▸ ТЕКСТ ДЛЯ АНАЛИЗА:
-*-*-

Эта эвакуация проходила ведь под обстрелами. И это не то, что они сделали какой-то режим тишины, нет, такого не было. И мы все ждем, холодно, полтора часа. Нас пустили на платформу, а поезда нет, нет, нет... Два часа прошло — поезда нет, и мне муж звонит и говорит, что в телеграм-канале написали, что были взорваны пути и поезд сошел с рельсов. Эвакуации не будет. Я с ребенком пытаюсь спуститься вниз, пробраться через ту огромную толпу людей. И то количество людей, которое там было, — эта «варежка» была забита полностью. И мы начинаем с ним и малышкой бежать домой, именно бежать, потому что уже начались автоматные очереди. И вот мы бежим по этой улице 8 Марта и слышим просто выстрелы из автомата, они просто непрерывные: над нами летит беспилотник.

Тут летит, какие-то снаряды, все взрывается. Ты с небольшим чемоданом просто убегаешь.

-*-*-

▸ СПИСОК ЗАДАНИЙ:
1 > Что, согласно рассказу об эвакуации, написали в телеграм-канале, о котором сообщил по телефону муж?
2 > Пожалуйста, допишите следующую часть рассказа об эвакуации, начиная сразу после его последнего предложения.

-*-*-

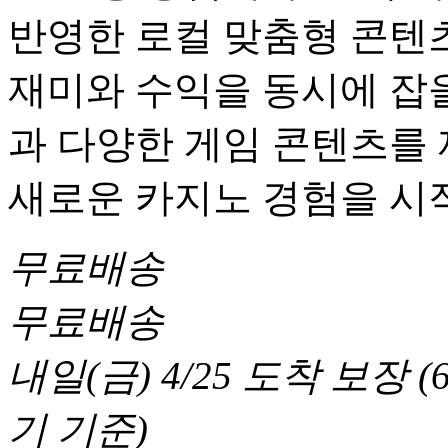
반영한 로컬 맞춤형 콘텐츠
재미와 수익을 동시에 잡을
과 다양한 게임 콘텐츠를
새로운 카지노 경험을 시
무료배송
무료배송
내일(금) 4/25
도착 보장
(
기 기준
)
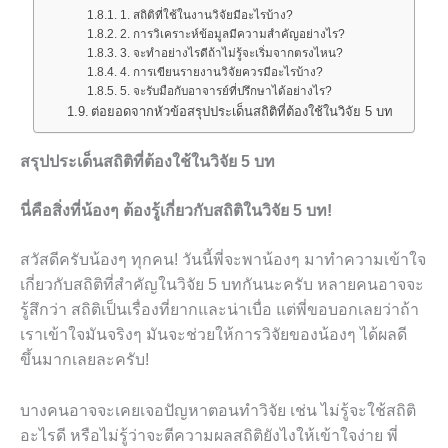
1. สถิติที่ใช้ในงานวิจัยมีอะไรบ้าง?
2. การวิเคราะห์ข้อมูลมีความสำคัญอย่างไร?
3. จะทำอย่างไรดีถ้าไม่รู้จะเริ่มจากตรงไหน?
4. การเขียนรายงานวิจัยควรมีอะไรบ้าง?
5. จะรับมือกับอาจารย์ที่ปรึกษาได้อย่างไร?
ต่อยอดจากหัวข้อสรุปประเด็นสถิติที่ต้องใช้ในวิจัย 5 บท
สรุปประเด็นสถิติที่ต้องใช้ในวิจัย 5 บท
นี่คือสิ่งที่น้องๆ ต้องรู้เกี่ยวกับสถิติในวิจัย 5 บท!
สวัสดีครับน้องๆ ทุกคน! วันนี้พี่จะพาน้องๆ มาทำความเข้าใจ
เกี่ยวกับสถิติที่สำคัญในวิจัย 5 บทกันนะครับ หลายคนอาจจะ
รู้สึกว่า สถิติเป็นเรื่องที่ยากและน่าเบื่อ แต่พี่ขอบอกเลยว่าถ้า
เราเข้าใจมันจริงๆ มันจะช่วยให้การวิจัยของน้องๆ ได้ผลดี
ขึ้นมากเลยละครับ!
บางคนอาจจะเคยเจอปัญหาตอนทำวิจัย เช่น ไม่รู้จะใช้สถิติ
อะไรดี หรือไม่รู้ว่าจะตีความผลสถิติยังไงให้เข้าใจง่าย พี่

-*-*-

▸ РЕЗУЛЬТАТЫ ЗАДАНИЙ:
1 > Были взорваны пути, и поезд сошел с рельсов.

2 >
Когда мы прибежали домой, немного передохнули, ну, потому что это стресс — и для ребенка это стресс, и для нас. Он говорит: «Я сейчас буду звонить кому-нибудь, чтобы вас вывезли». И тут в нашей группе, в чате нашего дома, появляется сообщение от нашей соседки о том, что двух людей срочно отвезут к Романовскому мосту. И я пишу: «Мы спускаемся. Мы едем». Он нас довез до Романовского моста разбитого, дальше нам очень помогли военные. Они нас перевели, и не только нас, они всех переводили.

Понимаете, хотя у них была своя работа, они уже были на подходе, но они эвакуировали людей. Я всегда говорила: для меня, например, наш мер раскрылся с другой стороны, это не реклама. Для меня он раскрылся как человек, потому что он каждый день делал эвакуации. К нам люди шли из Ворзеля, Бучи, Гостомеля — только представьте, сколько нужно, чтобы дойти до Романовского моста, чтобы их эвакуировали. Это делалось на свой страх и риск, и 6 марта расстреляли людей.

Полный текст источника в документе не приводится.